Acerca disso, reitera-se o que já foi explicitado neste trabalho em torno da vinculação dos precedentes sob a perspectiva trazida pelo acórdão do RE 655.265 – analisado em tópico anterior –, o qual pretende, a partir do entendimento do ministro Edson Fachin, propagar que os artigos 926 e 927 do CPC introduziram na jurisdição brasileira a

característica do stare decisis, baseando, assim, a necessidade imputada à vinculação dos precedentes judiciais.

Desse modo, faz-se necessário trazer à baila que o referido artigo 927, em seu caput, possuí a seguinte redação: “Os juízes e os tribunais observarão: (...)”. Em uma mera interpretação gramatical deste caput, é possível denotar que, em nenhum momento, o dispositivo trata acerca de vinculação do rol indicado nos incisos, mas tão somente se utiliza do verbo “observarão”, o qual, nem de longe, é suficiente para sustentar a pretensa vinculação por meio da instalação da stare decisis.
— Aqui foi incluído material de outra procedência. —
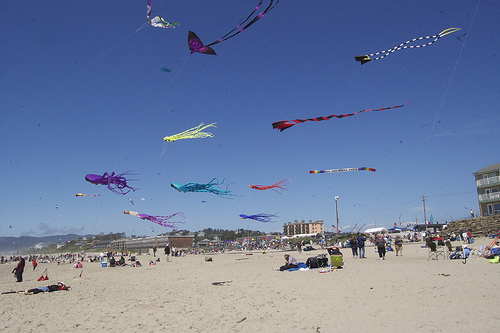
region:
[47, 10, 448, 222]
A variety of multi-colored kites in the dark blue sky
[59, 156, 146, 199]
Dark purple kite shaped like a squid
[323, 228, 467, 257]
Beach goers walking around on the sand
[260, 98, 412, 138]
Black and red long kite in the sky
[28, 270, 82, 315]
Person laying down in the sand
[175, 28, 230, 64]
Butterfly shaped purple kite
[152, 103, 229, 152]
Bright yellow kite in the sky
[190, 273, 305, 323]
Light tan colored sand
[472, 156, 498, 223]
Tall blue beach house near the sand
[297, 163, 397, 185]
Banner in the sky with writing on a white background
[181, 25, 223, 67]
the kite is purple and black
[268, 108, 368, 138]
the kite is red and black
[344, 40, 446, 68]
the kite is black yellow and white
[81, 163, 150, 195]
the kite is purple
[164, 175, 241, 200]
the kite is torquious and black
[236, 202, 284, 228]
the kite is blue in color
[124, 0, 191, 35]
the kite is white purple and green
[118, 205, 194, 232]
the kite is red white and purple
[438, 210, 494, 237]
the stone wall is brown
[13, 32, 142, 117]
the sky is blue in color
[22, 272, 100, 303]
person is laying in the sand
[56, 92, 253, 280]
kites are being flown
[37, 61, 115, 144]
the sky is clear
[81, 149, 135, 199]
a purple kite in the sky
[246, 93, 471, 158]
red and blue kite in the air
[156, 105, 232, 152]
yellow kite in the air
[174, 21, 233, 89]
purple butterfly kite in sky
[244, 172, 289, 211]
red kite in the sky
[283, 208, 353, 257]
building in the background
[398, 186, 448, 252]
electrical pole in background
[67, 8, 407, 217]
Lots of kites in the sky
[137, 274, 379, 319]
Sand on the beach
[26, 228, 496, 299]
People relaxing in the beach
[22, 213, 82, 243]
Distant clouds in the sky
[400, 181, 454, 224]
Distant electrical power lines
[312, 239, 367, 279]
Relaxing in a beach chair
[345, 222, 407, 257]
Some are lfying kites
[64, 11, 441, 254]
Many colors for the kites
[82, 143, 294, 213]
Squid looking kites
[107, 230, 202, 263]
A building in the distance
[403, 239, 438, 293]
part of the beach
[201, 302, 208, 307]
section of the sand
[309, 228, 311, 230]
part of a building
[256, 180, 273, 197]
a red kite in air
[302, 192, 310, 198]
part of the sky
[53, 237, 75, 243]
part of a mountain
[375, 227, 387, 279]
body of a man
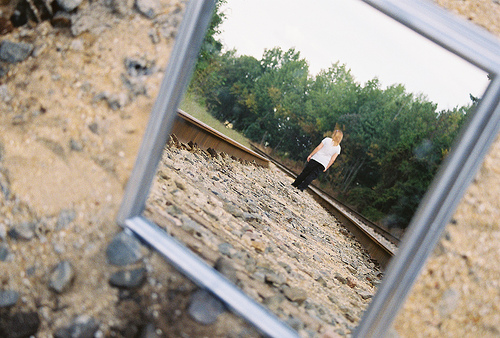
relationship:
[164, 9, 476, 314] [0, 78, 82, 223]
mirror on ground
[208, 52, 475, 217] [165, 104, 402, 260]
trees near tracks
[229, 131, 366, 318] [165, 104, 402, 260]
rocks near tracks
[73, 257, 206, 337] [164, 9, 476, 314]
rocks near mirror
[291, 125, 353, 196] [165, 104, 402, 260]
woman on tracks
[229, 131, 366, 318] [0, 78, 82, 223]
rocks on ground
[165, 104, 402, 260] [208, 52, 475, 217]
tracks near trees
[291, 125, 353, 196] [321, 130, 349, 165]
woman wears shirt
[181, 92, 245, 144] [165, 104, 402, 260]
grass near tracks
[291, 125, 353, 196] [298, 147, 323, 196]
woman wears pants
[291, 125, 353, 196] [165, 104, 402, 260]
woman walking on tracks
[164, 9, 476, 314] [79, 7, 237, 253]
mirror has frame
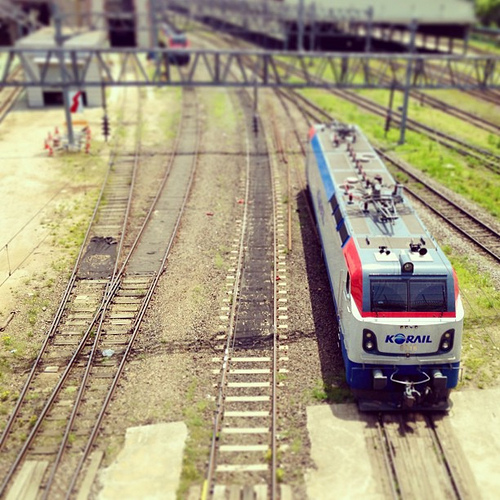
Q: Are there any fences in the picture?
A: No, there are no fences.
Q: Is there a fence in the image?
A: No, there are no fences.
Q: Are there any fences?
A: No, there are no fences.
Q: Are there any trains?
A: Yes, there is a train.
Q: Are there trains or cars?
A: Yes, there is a train.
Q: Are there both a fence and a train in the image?
A: No, there is a train but no fences.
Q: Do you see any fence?
A: No, there are no fences.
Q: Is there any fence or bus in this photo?
A: No, there are no fences or buses.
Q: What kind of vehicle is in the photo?
A: The vehicle is a train.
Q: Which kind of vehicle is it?
A: The vehicle is a train.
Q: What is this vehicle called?
A: This is a train.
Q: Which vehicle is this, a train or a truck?
A: This is a train.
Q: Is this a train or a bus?
A: This is a train.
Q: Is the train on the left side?
A: No, the train is on the right of the image.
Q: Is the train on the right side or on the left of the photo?
A: The train is on the right of the image.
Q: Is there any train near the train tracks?
A: Yes, there is a train near the train tracks.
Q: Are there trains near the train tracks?
A: Yes, there is a train near the train tracks.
Sobre o tema, Lênio Streck, acertadamente, dispôs:

Em concreto quero insistir que o Código de Processo Civil não instituiu um sistema de precedentes. Por quê? Porque, para o CPC, os provimentos que devem ser observados estão elencados no art. 927 (...) (a palavra é observarão e não vinculação) (STRECK, 2019, p. 91). grifado

As considerações tecidas ao longo deste tópico aclaram, portanto, que o método de aplicação dos precedentes judiciais utilizado no ordenamento jurídico brasileiro contribui para que se afastem os anseios de tornar o sistema jurisdicional mais seguro e uniforme, uma vez que simplesmente transpõem para o judiciário aquilo que é característico do legislativo, indo além ao determinar que as decisões judiciais emitidas pelo STF e STJ não devem ser interpretadas, mas somente aplicadas pelos órgãos judiciários de base.

É retirado, portanto, do sistema jurídico, no que concerne a aplicação dos precedentes judiciais, a sua capacidade interpretativa, tendo em vista que, como analisado, os órgãos dos demais graus de jurisdição somente devem aplicar, por subsunção, os precedentes judiciais, sem que, para tanto, seja realizado qualquer esforço interpretativo no sentido de se admitir que há entre o precedente e o caso concreto um mínimo de similitude.